The Wallace Collection

The Wallace Collection, A Family Collection, A National Museum, An International Treasure House
Candelabra
  • Candelabra
  • Attributed to François Rémond (1747 - 1812)
  • France
  • c. 1800
  • Gilt bronze, patinated bronze, steel bolts and vert de mer marble
  • Height: 106 cm
    Width: 41.2 cm
  • F156
  • West Room
Commentary
History
Further Reading
  • The model was introduced by François Rémond (1747-1812) in June 1785, but few examples survive from the years immediately after this, although production continued for twenty years. The palmette and palm-leaf candleholders of the Wallace Collection pair were models introduced later by Rémond, in about 1800. This, and the quality of the casting and chasing, helps support the approximate dating.
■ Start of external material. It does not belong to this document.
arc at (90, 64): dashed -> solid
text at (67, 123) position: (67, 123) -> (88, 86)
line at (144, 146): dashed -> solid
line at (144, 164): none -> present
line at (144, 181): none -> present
    The candelabra are entirely neo-classical in style and spirit. The partially-draped female figures of patinated bronze evoke the statues of antiquity, or the designs found on Etruscan vases. They reach up to tie festive ribbons around the branches of the candelabra; the stems are decorated with rams’ heads, laurel wreaths and garlands of fruit and flowers, and supported on a tripod base formed by three recumbent winged sphinxes. The pedestals evoke the altars of classical temples, and are decorated with more garlands and oval gilt-bronze plaques depicting scenes from classical life.

    A pair of candelabra of this model, presumably also by Rémond, was seized from the comte de Fernan-Nunez, Spanish Ambassador, in 1793. A further pair was delivered to Tsar Paul I on 28 October 1798 by the dealer Xavier Labenski.